How to Escape Saddle Points Efficiently

Authors: Chi Jin, Rong Ge, Praneeth Netrapalli, Sham M. Kakade, Michael I. Jordan

ICML 2017 | Conference PDF | Archive PDF | Plain Text | LLM Run Details

Reproducibility Variable Result LLM Response
Research Type Theoretical This paper shows that a perturbed form of gradient descent converges to a second-order stationary point in a number iterations which depends only poly-logarithmically on dimension (i.e., it is almost dimension-free ). The convergence rate of this procedure matches the well-known convergence rate of gradient descent to first-order stationary points, up to log factors. This paper presents the first sharp analysis that shows that (perturbed) gradient descent finds an approximate second-order stationary point in at most polylog(d) iterations, thus escaping all saddle points efficiently.
Researcher Affiliation Collaboration 1University of California, Berkeley 2Duke University 3Microsoft Research India 4University of Washington.
Pseudocode Yes Algorithm 1 Perturbed Gradient Descent (Meta-algorithm); Algorithm 2 Perturbed Gradient Descent: PGD(x0, ℓ, ρ, ϵ, c, δ, f); Algorithm 3 Perturbed Gradient Descent with Local Improvement: PGDli(x0, ℓ, ρ, ϵ, c, δ, f, β)
Open Source Code No The paper does not provide any statement about making its source code available or provide a link to a code repository.
Open Datasets No The paper is theoretical and does not conduct empirical experiments involving datasets or training.
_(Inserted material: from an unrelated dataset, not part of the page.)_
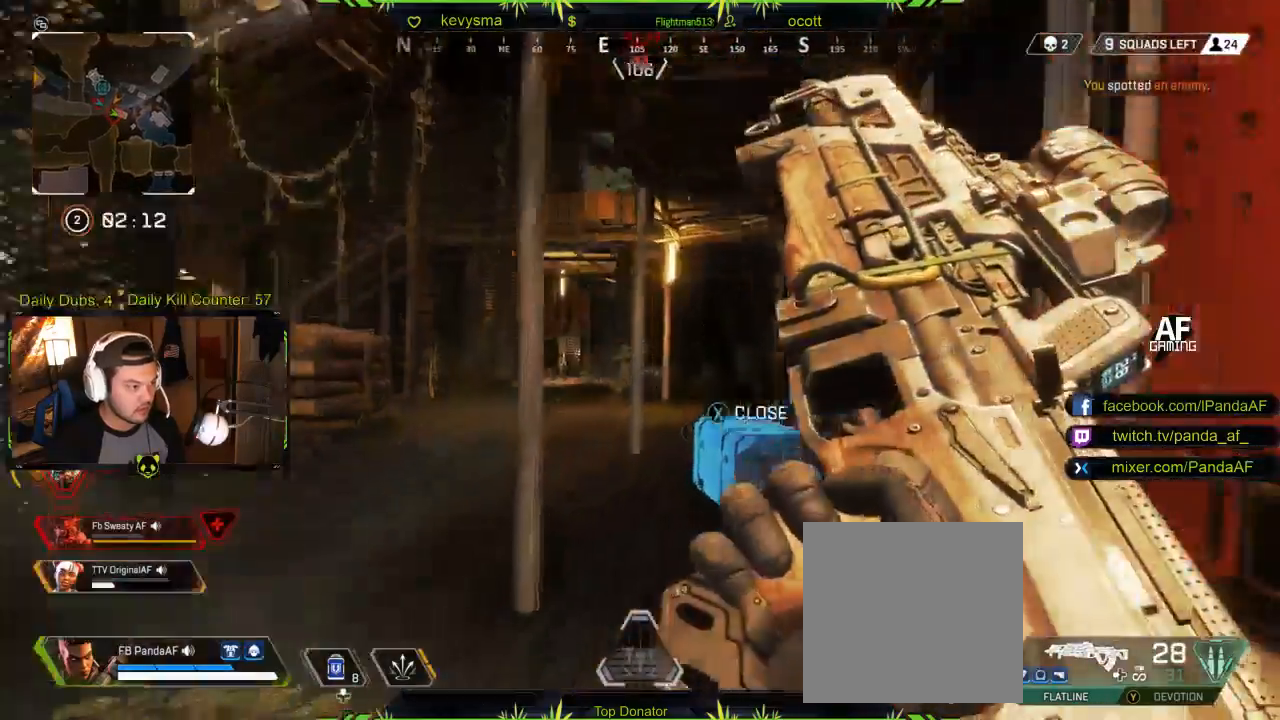
{"buttons": [], "left_stick": "right", "right_stick": "center", "events": [[150, "right_stick", "left"], [167, "left_stick", "right"], [467, "right_stick", "center"]]}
The example of Matrix Factorization is used for theoretical analysis, not empirical evaluation.
Dataset Splits No The paper is theoretical and does not describe empirical experiments with data splits for training, validation, or testing.
Hardware Specification No The paper is theoretical and does not describe any empirical experiments, therefore no specific hardware specifications are mentioned.
Software Dependencies No The paper focuses on theoretical analysis and algorithm design, not on implementation details that would require specific software dependencies with version numbers.
Experiment Setup No The paper focuses on theoretical analysis and does not describe an experimental setup with hyperparameters or system-level training settings.